Dear @rabernat thank you for your suggestion. One thing that I like to know that how to use the rolling function? As I want to compute the running trend over the window of 120 months and after computing the trend for the chunk of 120 months the window must slide by 12 months.
e.g. trend 1 = 0:120, trend 2 = 12:132, trend 3 = 24:144 and so on.
So how to slide the 120-month window by 12 months using the rolling function?

Thanks again for your help and suggestions.

Cheers, Saurabh

That would probably be a good question for the xarray discussion forum:

Hi Saurabh, hi everyone,

This is an interesting question. First, let us say immediately, the computation should be fast, really fast, and no need to go on a supercomputer. How fast? a second, actually less than a second

Why? because computers are fast. My intel core7, 6 years old, can deliver up to 27 GFlops per sec. 27 billions of operations (+ and * on floats) per second. Think about it for a while. That’s a tremendous speed. How many operations are involved in your computation ? Well, one multiplication (apply the 1/120 coefficient) and one addition per element. This means 2 operations per element. Your array has 8523462280 elements, so 1.8 billions elements. This means you have 3.6 GFlops to perform. Harvesting the 27 GFlops per sec is tough and probably impossible in any realistic algorithm but getting 12 GFlops/s is possible. Now you have your target time: 3.6 / 12 = 0.3 sec.

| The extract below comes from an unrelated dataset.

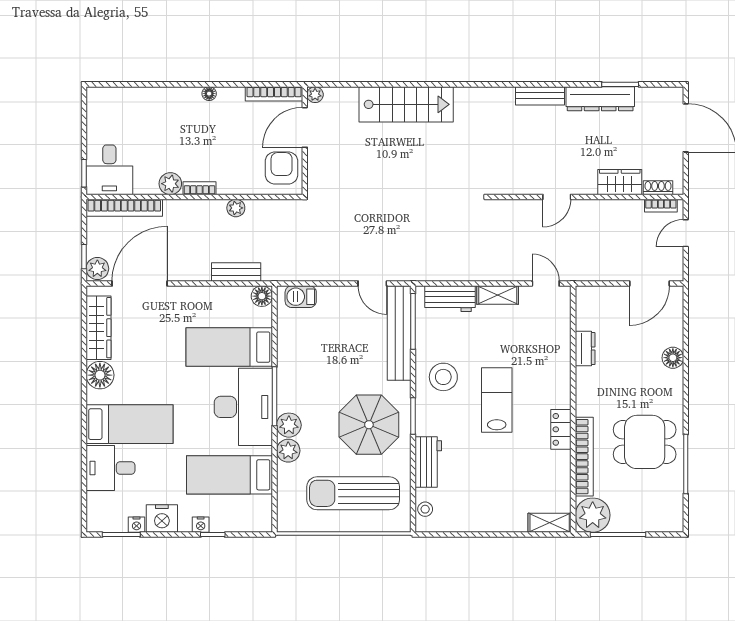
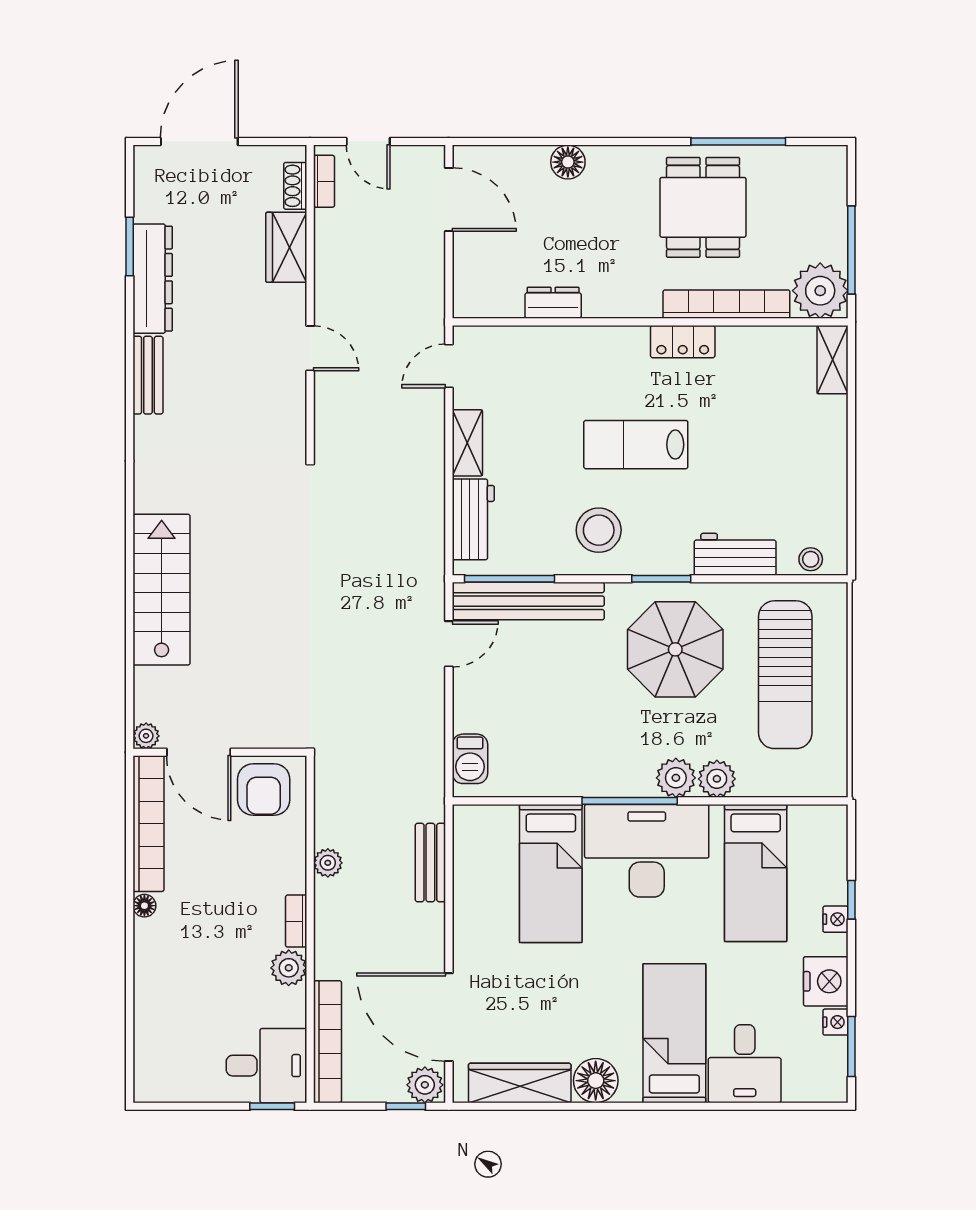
bookcase: (274, 94) -> (148, 824), width x1.48, depth x1.31
armchair: (282, 168) -> (264, 789), turned -90
floor lamp: (262, 296) -> (469, 821), removed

I believe this kind of back of the envelope calculation should be routine for everyone in the community to set bounds on what performance we should aim with our computations. Clearly it’s not yet the case.

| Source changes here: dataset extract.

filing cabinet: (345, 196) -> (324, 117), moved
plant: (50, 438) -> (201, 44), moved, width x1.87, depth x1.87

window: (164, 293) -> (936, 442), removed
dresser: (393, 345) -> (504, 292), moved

Now the question is how to get this time ? Well, in one word, you need to ensure data contiguity. Simple. The computation being done on the time axis, the time dimension should be the one to the right. In addition you may chunks over the latitude. I can see two loops. Assuming heat2.shape = (173, 360, 34, 852)

nlat = 173
heat2 = np.zeros(((nlat, 360, 34, 852))
runt = np.zeros((nlat, 360, 34, 61))
for i in range(nlat):
    data = heat2[i]
    res = runt[i] 
    for kt in range(61):
        res[:, :, kt] = np.mean(data[:,:,kt*12:120+kt*12], axis=2)

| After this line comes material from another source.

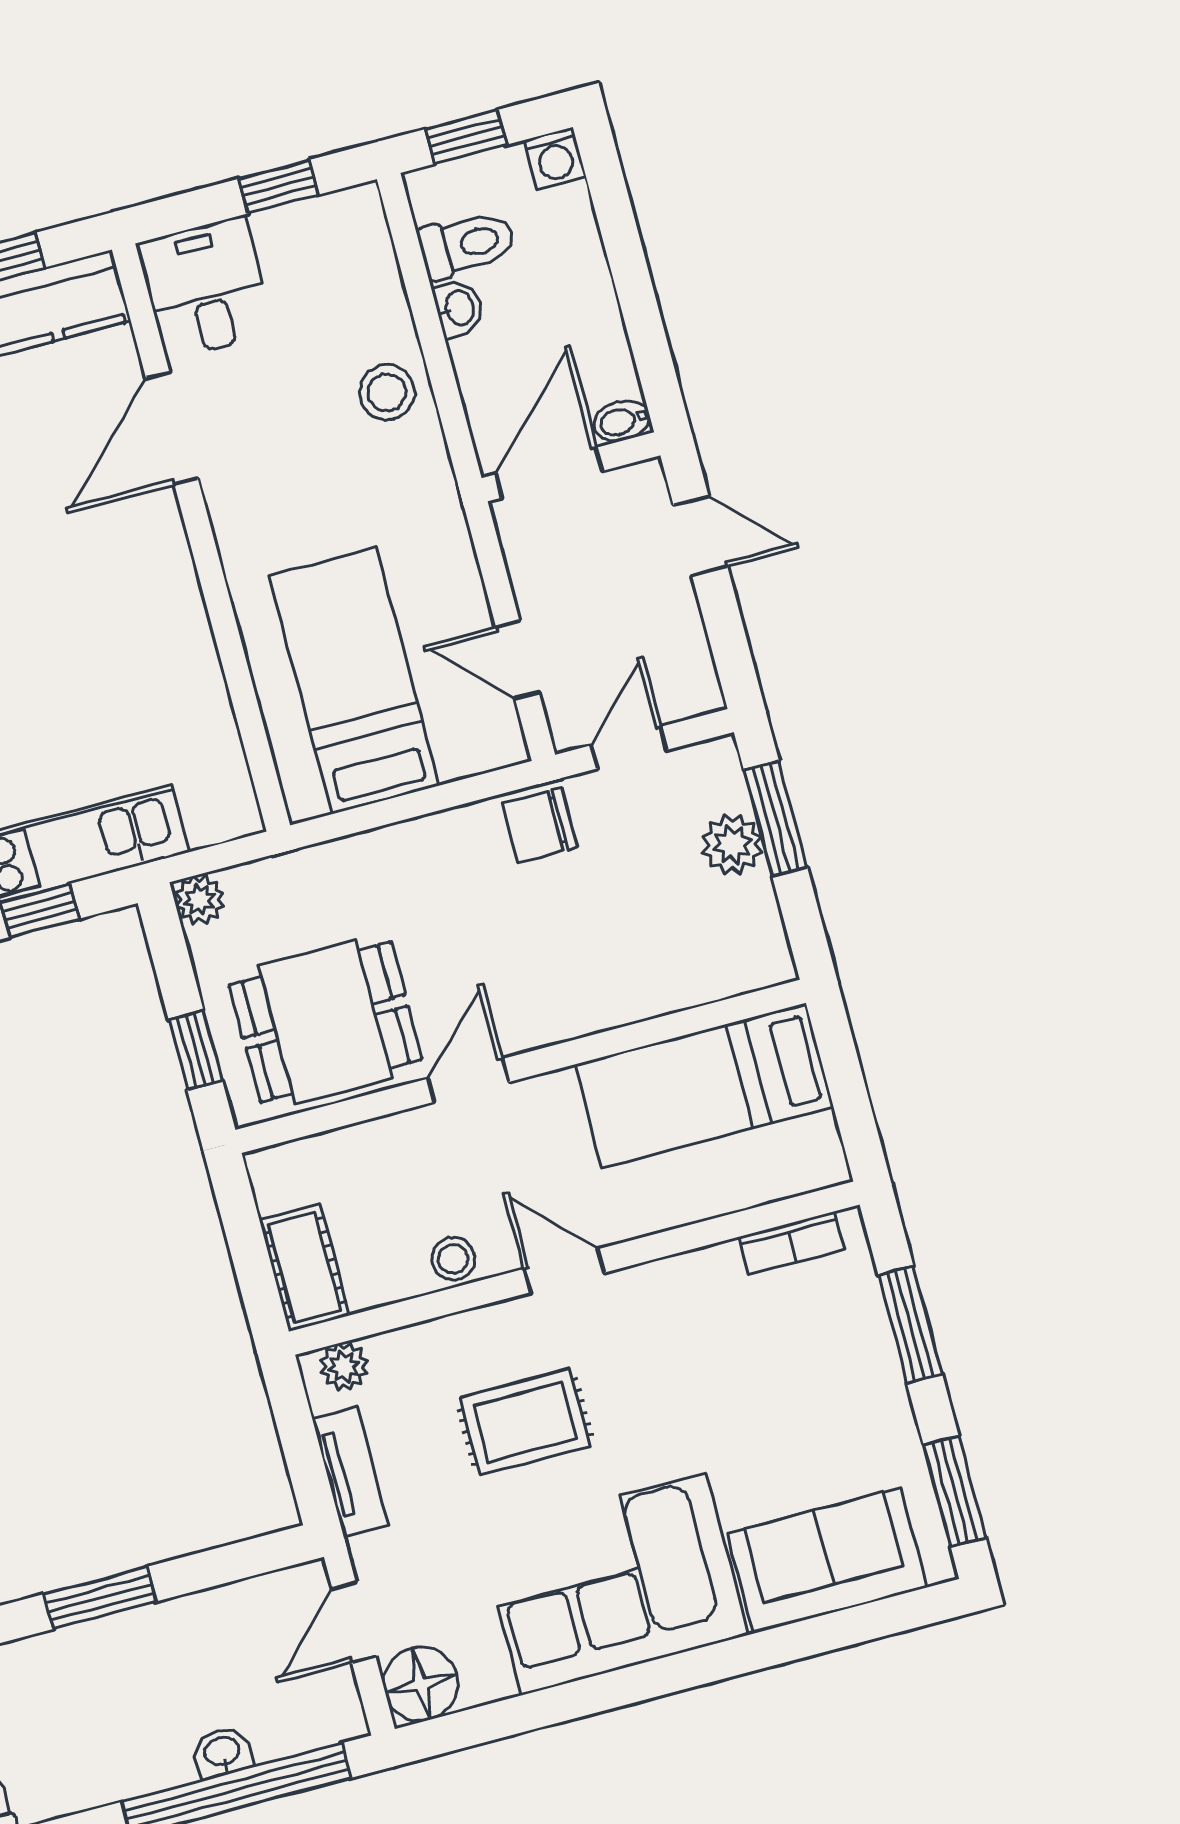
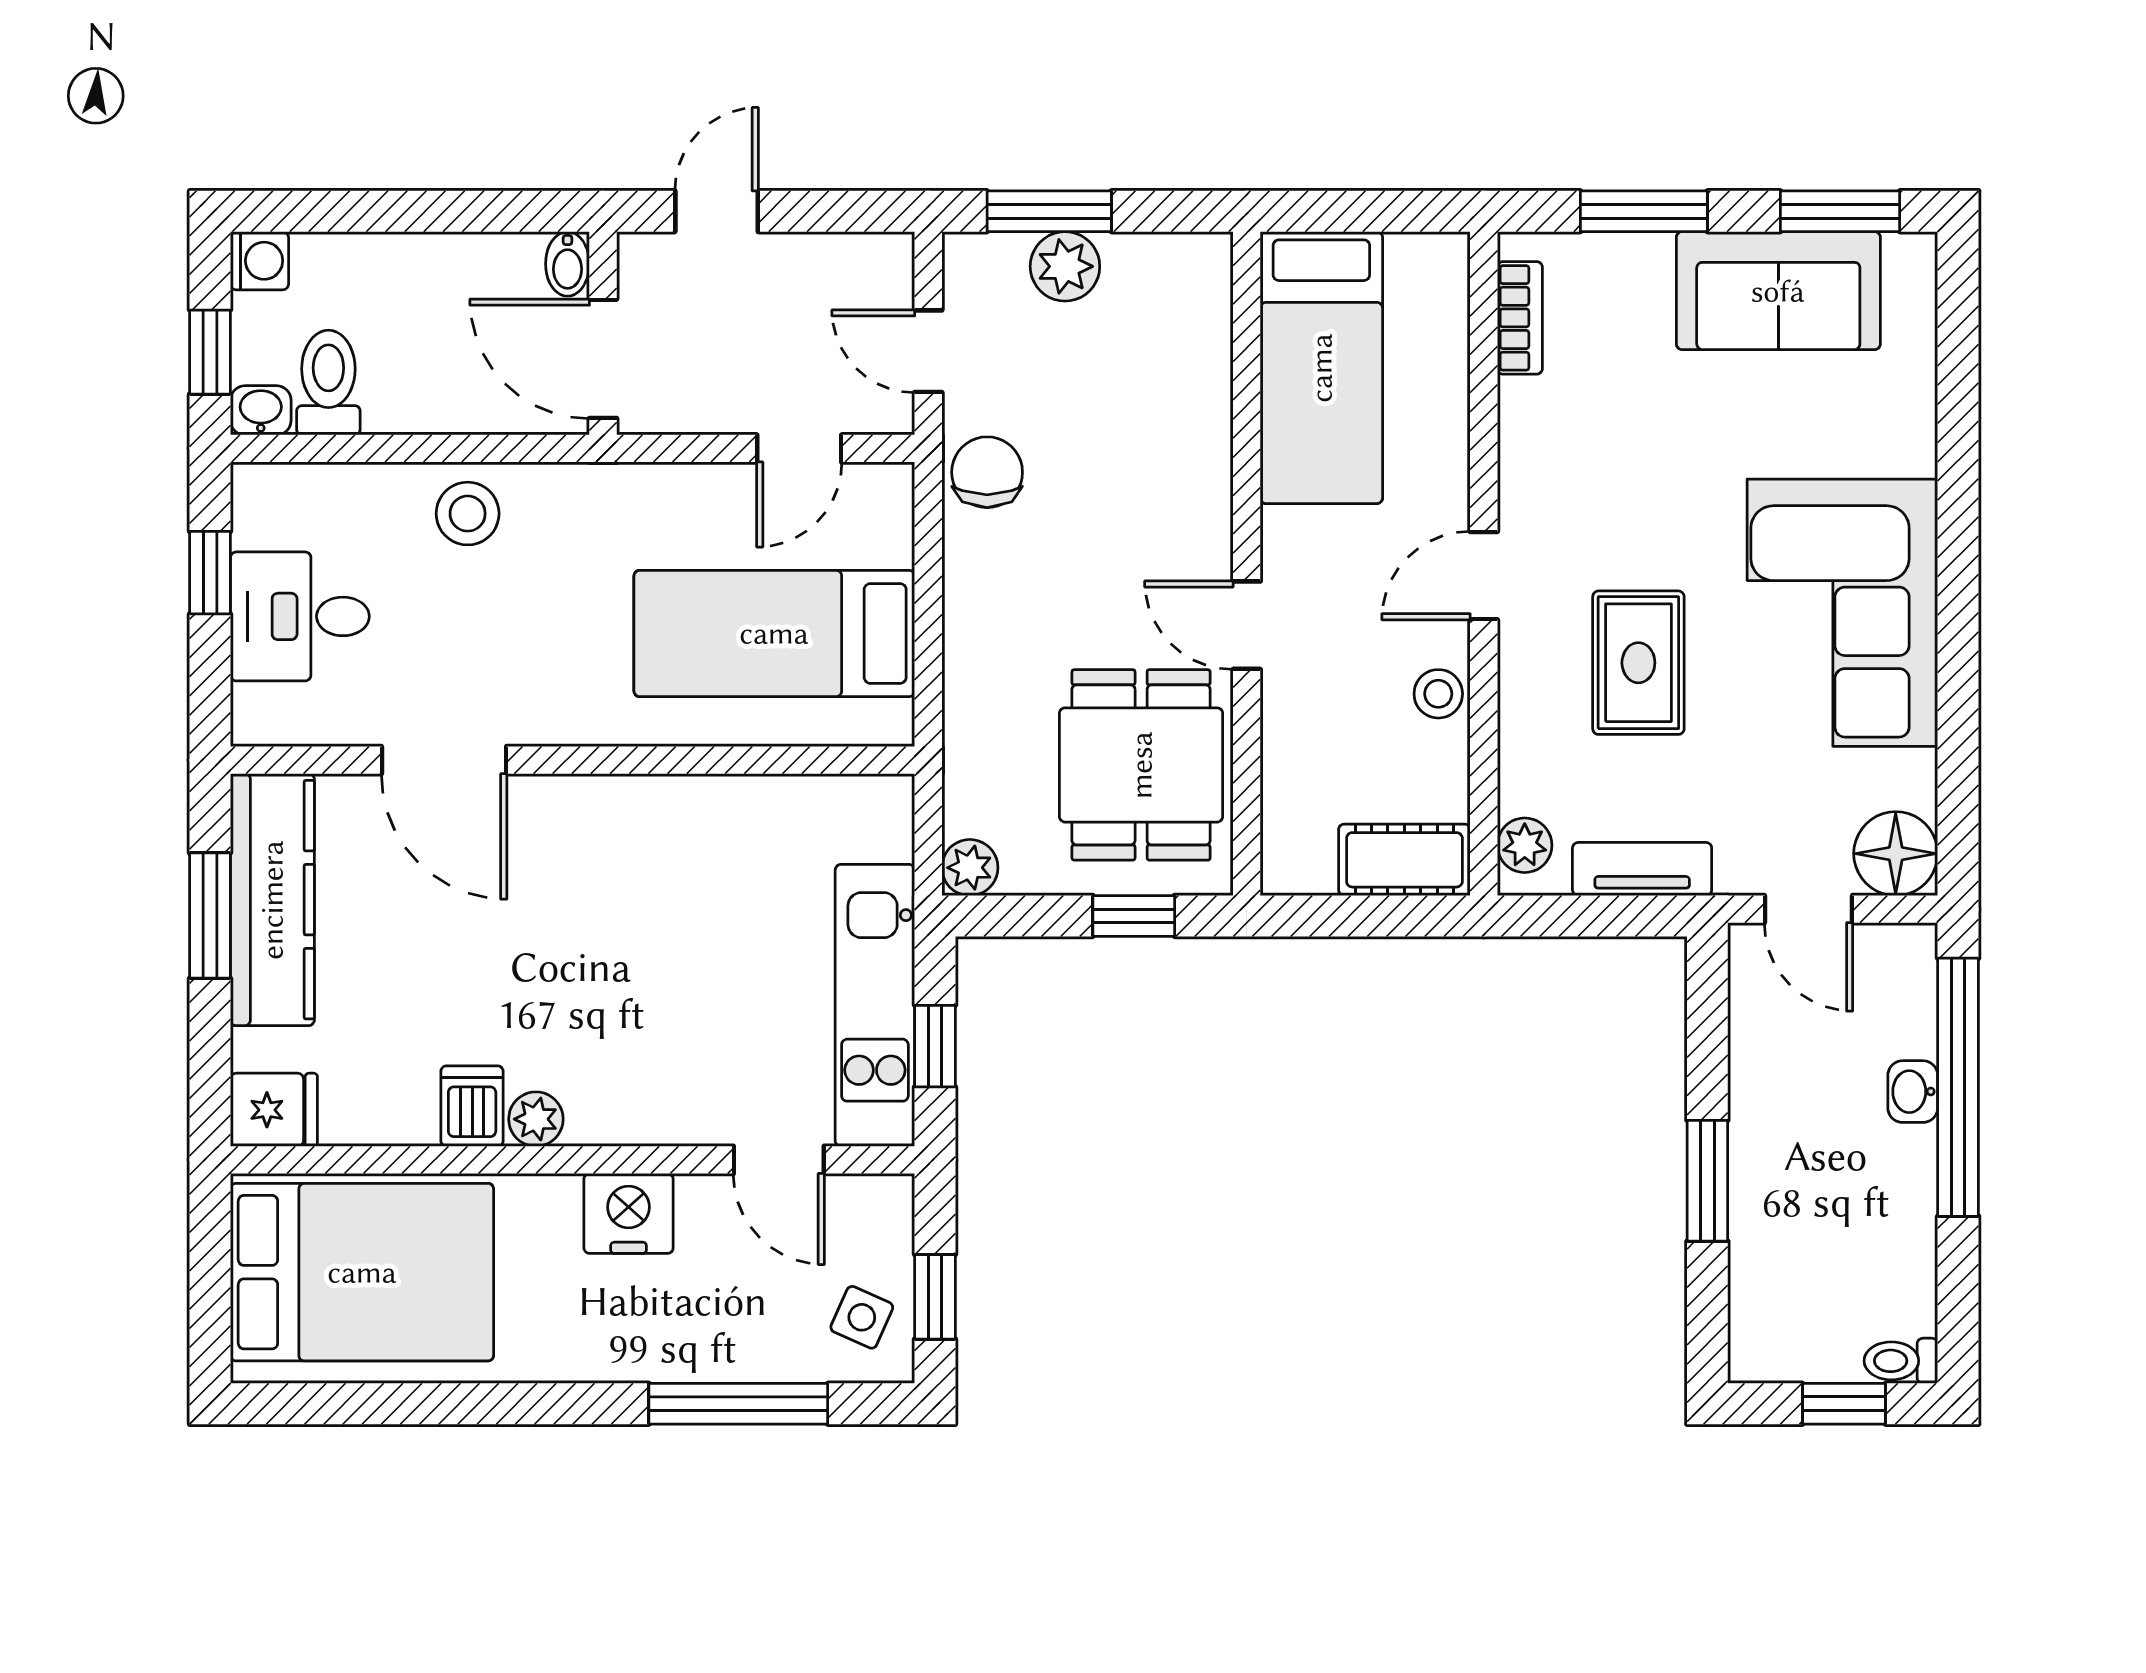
desk: (206, 288) -> (300, 616), moved
washbasin: (459, 308) -> (261, 410), moved
chair: (540, 825) -> (987, 472), turned 180
sofa: (827, 1560) -> (1778, 291), moved, turned -90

On my laptop, with nlat=20 instead of 173 (not enough RAM), the computation is done in less than a sec. I’m probably around 2 GFlops/s. Getting the 12 GFlops/s with numpy is hard but not impossible.

Hope it helps,

Guillaume

Guillaume–nice to see you on this forum!

Writing low-level loopy code like what you showed in your post will almost never be fast in python. Because it is a dynamically interpreted language, there is a lot of overhead with each loop iteration When you use numpy correctly, the low-level loops all happen in C code.

If you really want to write loopy code, you should look into numba (python compiler) or use a different language like Fortran or Julia.